I started writing this post few weeks ago, in Italian, as you might have understood, yesterday Paris happened, one more huge reason to focus on our life and its core true values. I am an optimist, I believe there’s good everywhere and in everybody. I want to keep believing in it. We can be wonderful creatures, if we choose so.

Italiano

Ci ho messo una vita intera per iniziare a capire chi sono e mettere insieme questo terribile carattere da comandante di vascello che mi ritrovo, proprio ora dovrei buttare la spugna, nascondermi tranquilla in un angolo della stanza e guardare la vita passare senza alzare la voce o disturbarla? Ma non ci penso neanche. Ci metti anni a capire quello che vuoi, anni nel provare a realizzarlo, anni a sfidare la sorte e diventare la persona giusta al posto giusto. Non sarà l’accomodarsi in silenzio a portarmi da nessuna parte, bisogna agire, insistere nel provarci e imparare a crederci.

Se guardo indietro e ripenso a come ero a 15 anni o a 20 o a 25, ci sono un paio di cose che non sono mai cambiate, un profondo senso di disciplina e il desiderio di realizzarmi. Ho passato i cinque anni di liceo pensando all’università, ho studiato chimica(e dopo aver iniziato a capirci qualcosa) ho iniziato a preoccuparmi della mia futura professione e ora sono qui. E per qui intendo quella situazione in cui tutti i pezzi del puzzle si sono incastrati alla perfezione, un po’ per caso e un po’ perché erano tanti anni che ci provavo(e avevo quasi smesso di crederci a dirla tutta).

> Dati riportati:
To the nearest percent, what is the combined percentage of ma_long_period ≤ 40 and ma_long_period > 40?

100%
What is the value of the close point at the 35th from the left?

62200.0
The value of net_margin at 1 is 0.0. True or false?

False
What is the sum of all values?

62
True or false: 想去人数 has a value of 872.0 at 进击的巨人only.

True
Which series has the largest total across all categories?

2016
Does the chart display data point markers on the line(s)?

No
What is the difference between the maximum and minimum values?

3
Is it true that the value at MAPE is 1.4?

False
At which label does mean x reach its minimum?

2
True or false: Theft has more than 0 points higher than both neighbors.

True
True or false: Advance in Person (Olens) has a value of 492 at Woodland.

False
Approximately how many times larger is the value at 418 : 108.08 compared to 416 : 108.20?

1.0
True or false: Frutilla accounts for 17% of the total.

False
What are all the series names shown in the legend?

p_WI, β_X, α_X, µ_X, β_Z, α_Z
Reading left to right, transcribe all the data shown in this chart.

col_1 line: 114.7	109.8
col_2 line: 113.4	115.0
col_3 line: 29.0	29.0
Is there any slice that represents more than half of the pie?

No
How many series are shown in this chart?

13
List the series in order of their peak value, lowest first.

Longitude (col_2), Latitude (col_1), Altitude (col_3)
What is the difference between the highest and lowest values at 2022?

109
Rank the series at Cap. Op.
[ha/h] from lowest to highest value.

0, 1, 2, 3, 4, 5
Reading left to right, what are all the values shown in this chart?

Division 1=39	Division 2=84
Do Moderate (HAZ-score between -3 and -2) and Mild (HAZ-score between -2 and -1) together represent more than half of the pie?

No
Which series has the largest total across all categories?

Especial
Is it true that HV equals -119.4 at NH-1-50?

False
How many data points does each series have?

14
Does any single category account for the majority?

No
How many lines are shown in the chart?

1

> Domande:
1. Secondo il brano, quali due cose non sono mai cambiate in chi scrive dai 15 ai 25 anni?
2. Riscrivi la parte del brano che comincia con "Ci ho messo" e prosegue fino a "imparare a crederci.", sostituendo "vascello" con "nave".
Il materiale non ha alcun legame con il brano.

> Soluzioni:
1. Un profondo senso di disciplina e il desiderio di realizzarsi.

2.
Ci ho messo una vita intera per iniziare a capire chi sono e mettere insieme questo terribile carattere da comandante di nave che mi ritrovo, proprio ora dovrei buttare la spugna, nascondermi tranquilla in un angolo della stanza e guardare la vita passare senza alzare la voce o disturbarla? Ma non ci penso neanche. Ci metti anni a capire quello che vuoi, anni nel provare a realizzarlo, anni a sfidare la sorte e diventare la persona giusta al posto giusto. Non sarà l’accomodarsi in silenzio a portarmi da nessuna parte, bisogna agire, insistere nel provarci e imparare a crederci.